▶ _Records for this exercise_:
-- Begin --

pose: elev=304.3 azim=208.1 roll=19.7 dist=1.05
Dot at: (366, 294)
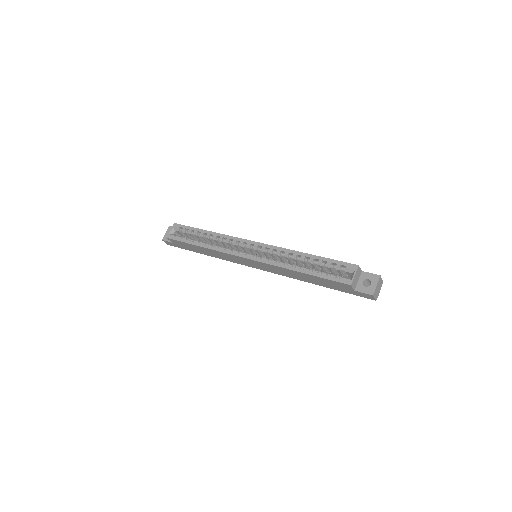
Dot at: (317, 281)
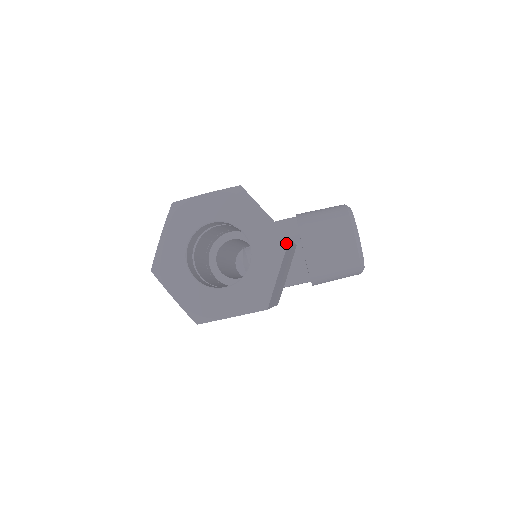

-- End --
-- Begin --

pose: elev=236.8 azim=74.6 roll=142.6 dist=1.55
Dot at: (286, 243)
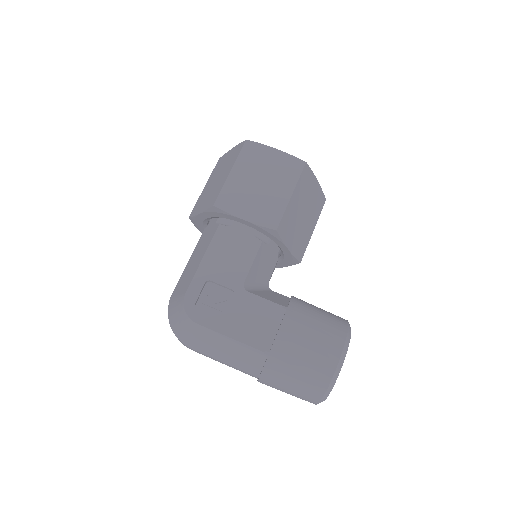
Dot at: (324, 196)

-- End --

▶ _Exercise prompt_: Rename "dist" to "distance" in everything from the line containing "pose: elev=304.3 azim=208.1" down to the line containing "Dot at: (317, 281)", inclusive, and give those rows again with nothing else altered. Omit the pictures.

▶ _Output below_:
pose: elev=304.3 azim=208.1 roll=19.7 distance=1.05
Dot at: (366, 294)
Dot at: (317, 281)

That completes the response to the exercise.